» **Brano scelto**
▶

Divennero particolarmente famosi nel mondo islamico per aver tuttavia trucidato pellegrini musulmani alla Mecca, insozzato la fonte di Zemzem e depredato la Pietra Nera della Kaʿba meccana (allora sotto sovranità abbaside), tenendola in custodia per quasi un quarantennio, prima di restituirla alla devozione dei musulmani sunniti e sciiti in cambio di un congruo riscatto.

I Carmati furono anche chiamati "i Fruttivendoli" (al-Baqliyya) per le loro abitudini alimentari strettamente vegetariane.[2]

Sotto gli Abbasidi, vari gruppi sciiti si organizzarono in opposizione clandestina al loro governo. Tra essi figuravano anche i sostenitori della comunità proto-ismailita, il raggruppamento più importante dei quali era chiamato Mubārakiyya (lett. "Benedetti", ma in realtà "coloro che erano fedeli a Ismāʿīl b. Jaʿfar, detto al-Mubārak" (il Benedetto)".

L'Imām Jaʿfar al-Ṣādiq designò il suo secondogenito, Ismāʿīl ibn Jaʿfar, come suo erede all'Imamato. Tuttavia, Ismāʿīl premorì a suo padre. Alcuni affermarono che egli si fosse invece nascosto agli occhi del mondo, mentre il gruppo proto-ismailita accettò la sua morte e di conseguenza che il suo fratello maggiore, Muḥammad ibn Ismāʿīl, diventasse il nuovo Imām, che rimase comunque in contatto col gruppo dei Mubārakiyya, molti dei quali risiedevano a Kūfa.

◀

» **Istruzioni e requisiti**
Riporta parola per parola la parte del brano sui Carmati da "Divennero particolarmente famosi" a "un congruo riscatto.". Le righe che seguono sono materiale a sé, indipendente dal brano.

» **Righe fornite**
▶

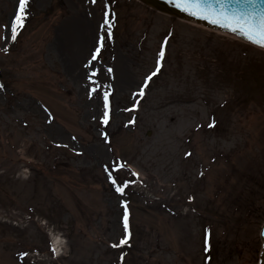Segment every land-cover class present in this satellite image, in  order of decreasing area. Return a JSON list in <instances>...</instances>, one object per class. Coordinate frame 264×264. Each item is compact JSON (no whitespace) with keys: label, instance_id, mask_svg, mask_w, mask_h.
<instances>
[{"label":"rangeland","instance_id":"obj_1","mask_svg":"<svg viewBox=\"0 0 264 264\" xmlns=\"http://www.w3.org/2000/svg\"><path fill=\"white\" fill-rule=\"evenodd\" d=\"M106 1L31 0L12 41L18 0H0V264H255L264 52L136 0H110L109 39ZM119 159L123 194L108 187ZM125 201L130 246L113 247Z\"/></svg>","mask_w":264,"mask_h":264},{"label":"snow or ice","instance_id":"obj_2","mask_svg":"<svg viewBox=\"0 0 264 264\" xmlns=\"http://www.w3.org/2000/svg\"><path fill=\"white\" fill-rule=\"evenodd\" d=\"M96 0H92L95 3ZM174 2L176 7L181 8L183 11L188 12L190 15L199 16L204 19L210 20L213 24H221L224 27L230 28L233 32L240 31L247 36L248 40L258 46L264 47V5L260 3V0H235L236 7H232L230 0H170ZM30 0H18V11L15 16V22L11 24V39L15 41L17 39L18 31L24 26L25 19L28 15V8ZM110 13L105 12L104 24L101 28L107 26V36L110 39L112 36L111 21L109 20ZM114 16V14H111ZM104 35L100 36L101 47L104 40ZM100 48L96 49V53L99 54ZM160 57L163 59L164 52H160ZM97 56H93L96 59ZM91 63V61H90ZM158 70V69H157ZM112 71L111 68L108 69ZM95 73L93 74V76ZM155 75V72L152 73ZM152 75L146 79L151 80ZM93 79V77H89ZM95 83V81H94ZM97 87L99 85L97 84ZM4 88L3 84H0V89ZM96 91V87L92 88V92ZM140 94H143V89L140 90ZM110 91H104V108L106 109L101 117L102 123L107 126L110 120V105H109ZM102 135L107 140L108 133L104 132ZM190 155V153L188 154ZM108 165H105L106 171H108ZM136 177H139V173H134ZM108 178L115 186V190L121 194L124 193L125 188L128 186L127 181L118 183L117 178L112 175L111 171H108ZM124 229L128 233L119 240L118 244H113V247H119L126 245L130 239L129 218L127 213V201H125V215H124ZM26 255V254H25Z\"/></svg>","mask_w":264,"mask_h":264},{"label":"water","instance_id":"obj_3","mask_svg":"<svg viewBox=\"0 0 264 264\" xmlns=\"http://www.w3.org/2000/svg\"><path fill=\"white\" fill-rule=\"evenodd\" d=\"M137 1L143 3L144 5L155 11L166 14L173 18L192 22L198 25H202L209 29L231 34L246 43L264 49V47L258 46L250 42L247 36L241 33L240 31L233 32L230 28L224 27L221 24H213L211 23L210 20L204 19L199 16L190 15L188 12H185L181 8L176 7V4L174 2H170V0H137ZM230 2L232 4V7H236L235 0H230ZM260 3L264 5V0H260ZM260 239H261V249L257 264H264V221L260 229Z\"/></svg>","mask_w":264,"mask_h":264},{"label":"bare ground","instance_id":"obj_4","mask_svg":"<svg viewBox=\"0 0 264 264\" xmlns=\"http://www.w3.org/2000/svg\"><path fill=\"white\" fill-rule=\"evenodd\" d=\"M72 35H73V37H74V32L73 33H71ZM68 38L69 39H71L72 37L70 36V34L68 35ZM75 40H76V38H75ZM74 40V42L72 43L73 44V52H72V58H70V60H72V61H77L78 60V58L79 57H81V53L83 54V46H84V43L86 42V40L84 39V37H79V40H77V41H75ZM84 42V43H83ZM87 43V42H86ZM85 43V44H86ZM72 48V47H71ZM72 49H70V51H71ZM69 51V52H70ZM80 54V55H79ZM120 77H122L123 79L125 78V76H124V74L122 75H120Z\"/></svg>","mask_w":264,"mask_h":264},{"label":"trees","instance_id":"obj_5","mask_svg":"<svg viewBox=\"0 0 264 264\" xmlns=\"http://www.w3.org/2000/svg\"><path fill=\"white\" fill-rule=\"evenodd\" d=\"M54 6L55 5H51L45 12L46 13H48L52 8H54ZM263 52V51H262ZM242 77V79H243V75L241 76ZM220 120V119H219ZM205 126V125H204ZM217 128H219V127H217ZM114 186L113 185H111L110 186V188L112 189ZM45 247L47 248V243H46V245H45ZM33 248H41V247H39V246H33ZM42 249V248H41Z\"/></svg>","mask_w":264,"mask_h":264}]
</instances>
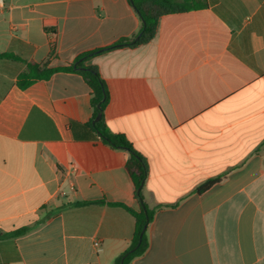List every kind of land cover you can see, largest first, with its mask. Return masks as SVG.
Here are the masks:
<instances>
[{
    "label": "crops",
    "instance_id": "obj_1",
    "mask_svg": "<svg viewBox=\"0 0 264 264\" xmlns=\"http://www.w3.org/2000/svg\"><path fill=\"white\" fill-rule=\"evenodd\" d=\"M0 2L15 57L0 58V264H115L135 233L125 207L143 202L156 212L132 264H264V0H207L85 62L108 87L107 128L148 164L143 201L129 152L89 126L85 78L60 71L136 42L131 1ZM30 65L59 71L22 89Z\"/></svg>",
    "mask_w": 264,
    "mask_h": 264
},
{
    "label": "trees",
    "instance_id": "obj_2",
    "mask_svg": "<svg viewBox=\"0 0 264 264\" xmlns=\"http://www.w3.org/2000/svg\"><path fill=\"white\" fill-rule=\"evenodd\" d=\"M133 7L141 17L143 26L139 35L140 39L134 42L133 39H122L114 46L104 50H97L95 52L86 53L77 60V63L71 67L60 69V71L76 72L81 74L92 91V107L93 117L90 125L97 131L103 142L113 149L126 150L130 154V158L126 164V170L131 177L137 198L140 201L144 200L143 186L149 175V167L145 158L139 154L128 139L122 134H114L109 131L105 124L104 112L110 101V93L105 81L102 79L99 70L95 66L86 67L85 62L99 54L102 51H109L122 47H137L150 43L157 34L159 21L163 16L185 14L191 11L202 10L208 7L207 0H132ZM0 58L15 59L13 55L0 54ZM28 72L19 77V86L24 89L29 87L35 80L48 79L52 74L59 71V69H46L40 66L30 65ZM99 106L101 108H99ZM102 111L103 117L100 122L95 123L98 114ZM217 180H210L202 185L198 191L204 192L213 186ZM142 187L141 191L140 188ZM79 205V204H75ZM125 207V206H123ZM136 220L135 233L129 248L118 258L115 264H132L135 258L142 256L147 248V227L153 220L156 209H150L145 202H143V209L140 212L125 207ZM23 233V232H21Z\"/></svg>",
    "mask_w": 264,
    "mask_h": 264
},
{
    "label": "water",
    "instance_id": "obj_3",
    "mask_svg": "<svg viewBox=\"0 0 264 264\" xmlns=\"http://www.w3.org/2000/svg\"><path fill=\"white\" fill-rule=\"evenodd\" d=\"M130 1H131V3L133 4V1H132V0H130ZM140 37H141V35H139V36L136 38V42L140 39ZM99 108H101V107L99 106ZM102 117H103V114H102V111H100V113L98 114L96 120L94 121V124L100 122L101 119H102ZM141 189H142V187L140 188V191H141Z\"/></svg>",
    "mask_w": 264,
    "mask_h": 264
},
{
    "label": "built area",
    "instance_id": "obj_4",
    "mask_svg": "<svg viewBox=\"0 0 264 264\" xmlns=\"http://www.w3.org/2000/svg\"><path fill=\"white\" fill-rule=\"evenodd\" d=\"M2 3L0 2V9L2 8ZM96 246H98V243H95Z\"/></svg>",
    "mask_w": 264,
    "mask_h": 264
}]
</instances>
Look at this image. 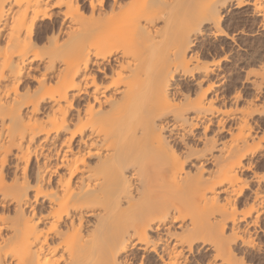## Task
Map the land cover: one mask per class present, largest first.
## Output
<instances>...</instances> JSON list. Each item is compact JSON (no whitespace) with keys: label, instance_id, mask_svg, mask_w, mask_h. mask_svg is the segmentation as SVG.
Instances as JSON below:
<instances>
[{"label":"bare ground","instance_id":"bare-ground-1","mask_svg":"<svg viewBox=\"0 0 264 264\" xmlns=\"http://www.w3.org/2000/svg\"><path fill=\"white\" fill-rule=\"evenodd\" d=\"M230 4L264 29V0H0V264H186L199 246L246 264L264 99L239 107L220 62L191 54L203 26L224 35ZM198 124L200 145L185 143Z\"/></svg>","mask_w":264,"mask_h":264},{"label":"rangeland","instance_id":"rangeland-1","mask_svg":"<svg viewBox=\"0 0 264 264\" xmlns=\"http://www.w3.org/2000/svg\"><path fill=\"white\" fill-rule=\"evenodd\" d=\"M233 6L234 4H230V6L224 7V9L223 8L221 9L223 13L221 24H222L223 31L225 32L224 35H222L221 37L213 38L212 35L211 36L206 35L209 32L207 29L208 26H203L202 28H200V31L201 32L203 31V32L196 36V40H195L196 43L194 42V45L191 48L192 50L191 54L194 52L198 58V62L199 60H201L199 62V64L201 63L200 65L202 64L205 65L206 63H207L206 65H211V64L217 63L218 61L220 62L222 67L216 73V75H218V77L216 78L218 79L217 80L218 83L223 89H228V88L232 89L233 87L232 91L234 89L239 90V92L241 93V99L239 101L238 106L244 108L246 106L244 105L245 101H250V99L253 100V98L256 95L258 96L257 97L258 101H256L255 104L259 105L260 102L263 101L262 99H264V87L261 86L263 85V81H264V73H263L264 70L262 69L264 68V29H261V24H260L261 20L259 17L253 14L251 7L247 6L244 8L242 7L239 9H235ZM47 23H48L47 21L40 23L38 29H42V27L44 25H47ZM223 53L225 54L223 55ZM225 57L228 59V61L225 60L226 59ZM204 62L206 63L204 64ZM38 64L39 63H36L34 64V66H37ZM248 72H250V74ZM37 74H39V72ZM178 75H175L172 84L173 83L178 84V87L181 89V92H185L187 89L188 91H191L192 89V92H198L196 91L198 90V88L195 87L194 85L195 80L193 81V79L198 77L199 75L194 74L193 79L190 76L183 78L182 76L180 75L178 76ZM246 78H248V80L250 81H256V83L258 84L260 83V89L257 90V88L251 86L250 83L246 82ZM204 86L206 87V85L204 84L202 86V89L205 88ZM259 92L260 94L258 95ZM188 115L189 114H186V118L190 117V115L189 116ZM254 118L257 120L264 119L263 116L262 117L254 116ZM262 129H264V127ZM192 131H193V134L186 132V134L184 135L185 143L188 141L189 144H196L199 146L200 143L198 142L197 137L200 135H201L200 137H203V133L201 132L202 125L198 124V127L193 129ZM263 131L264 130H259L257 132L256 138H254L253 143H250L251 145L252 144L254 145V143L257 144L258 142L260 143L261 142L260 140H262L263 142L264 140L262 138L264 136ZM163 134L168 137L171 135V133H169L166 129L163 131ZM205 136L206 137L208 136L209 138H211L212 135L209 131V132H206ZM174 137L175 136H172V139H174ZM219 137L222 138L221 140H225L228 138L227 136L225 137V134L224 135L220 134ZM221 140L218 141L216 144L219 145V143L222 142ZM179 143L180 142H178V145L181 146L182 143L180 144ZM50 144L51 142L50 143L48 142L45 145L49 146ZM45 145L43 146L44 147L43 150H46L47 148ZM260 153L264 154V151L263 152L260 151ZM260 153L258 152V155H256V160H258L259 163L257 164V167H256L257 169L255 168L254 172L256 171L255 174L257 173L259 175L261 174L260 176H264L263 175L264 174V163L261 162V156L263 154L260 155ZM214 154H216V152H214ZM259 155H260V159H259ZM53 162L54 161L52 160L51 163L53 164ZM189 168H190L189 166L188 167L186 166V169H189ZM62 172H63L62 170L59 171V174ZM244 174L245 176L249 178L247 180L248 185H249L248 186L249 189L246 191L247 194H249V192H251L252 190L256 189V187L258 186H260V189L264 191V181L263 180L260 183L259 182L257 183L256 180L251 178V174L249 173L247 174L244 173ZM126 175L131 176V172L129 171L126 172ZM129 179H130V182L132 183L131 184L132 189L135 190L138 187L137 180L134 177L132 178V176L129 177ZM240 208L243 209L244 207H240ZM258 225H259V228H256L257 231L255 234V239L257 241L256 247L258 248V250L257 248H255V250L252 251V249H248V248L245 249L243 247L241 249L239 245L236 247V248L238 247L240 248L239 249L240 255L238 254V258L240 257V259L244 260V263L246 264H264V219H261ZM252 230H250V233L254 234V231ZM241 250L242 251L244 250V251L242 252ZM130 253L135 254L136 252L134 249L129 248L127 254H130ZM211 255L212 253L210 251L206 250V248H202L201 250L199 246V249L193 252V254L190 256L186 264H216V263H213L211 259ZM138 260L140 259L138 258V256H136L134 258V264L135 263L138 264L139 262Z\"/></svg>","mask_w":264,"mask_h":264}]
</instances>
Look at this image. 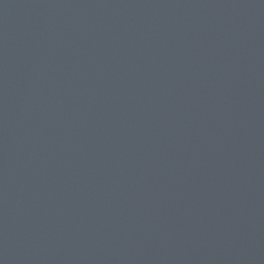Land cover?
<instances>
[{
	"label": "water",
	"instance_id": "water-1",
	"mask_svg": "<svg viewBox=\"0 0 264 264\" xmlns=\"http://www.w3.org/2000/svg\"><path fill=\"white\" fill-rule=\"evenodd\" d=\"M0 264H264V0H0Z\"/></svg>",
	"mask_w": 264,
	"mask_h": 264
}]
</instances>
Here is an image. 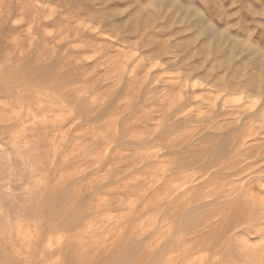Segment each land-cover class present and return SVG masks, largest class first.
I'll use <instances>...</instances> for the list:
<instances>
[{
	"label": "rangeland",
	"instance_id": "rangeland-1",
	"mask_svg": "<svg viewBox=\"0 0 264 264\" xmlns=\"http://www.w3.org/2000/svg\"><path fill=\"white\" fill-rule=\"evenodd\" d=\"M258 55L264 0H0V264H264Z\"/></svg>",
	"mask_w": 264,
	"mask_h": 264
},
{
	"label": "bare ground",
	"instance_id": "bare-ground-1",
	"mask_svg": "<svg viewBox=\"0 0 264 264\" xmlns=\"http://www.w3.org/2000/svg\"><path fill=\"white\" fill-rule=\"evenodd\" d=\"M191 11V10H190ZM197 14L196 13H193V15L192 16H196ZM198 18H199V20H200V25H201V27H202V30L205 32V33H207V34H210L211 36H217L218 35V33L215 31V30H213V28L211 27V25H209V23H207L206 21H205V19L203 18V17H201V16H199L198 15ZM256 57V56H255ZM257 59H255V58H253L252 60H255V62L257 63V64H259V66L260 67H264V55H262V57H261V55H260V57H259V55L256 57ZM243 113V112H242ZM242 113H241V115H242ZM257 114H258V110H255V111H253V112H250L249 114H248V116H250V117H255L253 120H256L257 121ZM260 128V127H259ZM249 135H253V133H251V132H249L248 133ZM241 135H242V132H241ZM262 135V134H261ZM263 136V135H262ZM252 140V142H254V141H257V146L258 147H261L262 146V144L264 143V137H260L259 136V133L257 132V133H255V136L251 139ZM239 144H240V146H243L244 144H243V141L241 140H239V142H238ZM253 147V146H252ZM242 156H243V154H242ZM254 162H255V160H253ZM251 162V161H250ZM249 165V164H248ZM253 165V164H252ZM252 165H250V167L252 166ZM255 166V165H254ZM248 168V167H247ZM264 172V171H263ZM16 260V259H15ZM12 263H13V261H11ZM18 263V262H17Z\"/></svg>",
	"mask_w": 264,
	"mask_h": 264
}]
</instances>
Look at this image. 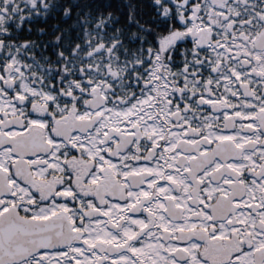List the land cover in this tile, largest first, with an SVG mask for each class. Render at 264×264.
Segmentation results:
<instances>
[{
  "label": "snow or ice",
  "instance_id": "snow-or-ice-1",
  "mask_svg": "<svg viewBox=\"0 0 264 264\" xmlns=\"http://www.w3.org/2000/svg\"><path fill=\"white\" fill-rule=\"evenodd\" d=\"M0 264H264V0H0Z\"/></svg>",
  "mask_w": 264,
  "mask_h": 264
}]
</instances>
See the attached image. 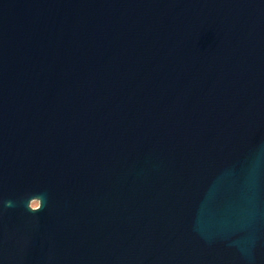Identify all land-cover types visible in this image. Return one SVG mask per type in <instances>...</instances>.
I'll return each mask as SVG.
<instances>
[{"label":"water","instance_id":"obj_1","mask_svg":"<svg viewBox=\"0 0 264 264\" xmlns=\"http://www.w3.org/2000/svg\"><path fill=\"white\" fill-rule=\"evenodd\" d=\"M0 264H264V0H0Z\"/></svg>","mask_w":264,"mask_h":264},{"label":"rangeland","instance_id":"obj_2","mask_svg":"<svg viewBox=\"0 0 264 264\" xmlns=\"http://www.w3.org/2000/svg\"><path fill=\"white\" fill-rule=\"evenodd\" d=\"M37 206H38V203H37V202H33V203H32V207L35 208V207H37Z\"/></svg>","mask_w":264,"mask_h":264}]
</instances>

◀

» **Risultato**
Divennero particolarmente famosi nel mondo islamico per aver tuttavia trucidato pellegrini musulmani alla Mecca, insozzato la fonte di Zemzem e depredato la Pietra Nera della Kaʿba meccana (allora sotto sovranità abbaside), tenendola in custodia per quasi un quarantennio, prima di restituirla alla devozione dei musulmani sunniti e sciiti in cambio di un congruo riscatto.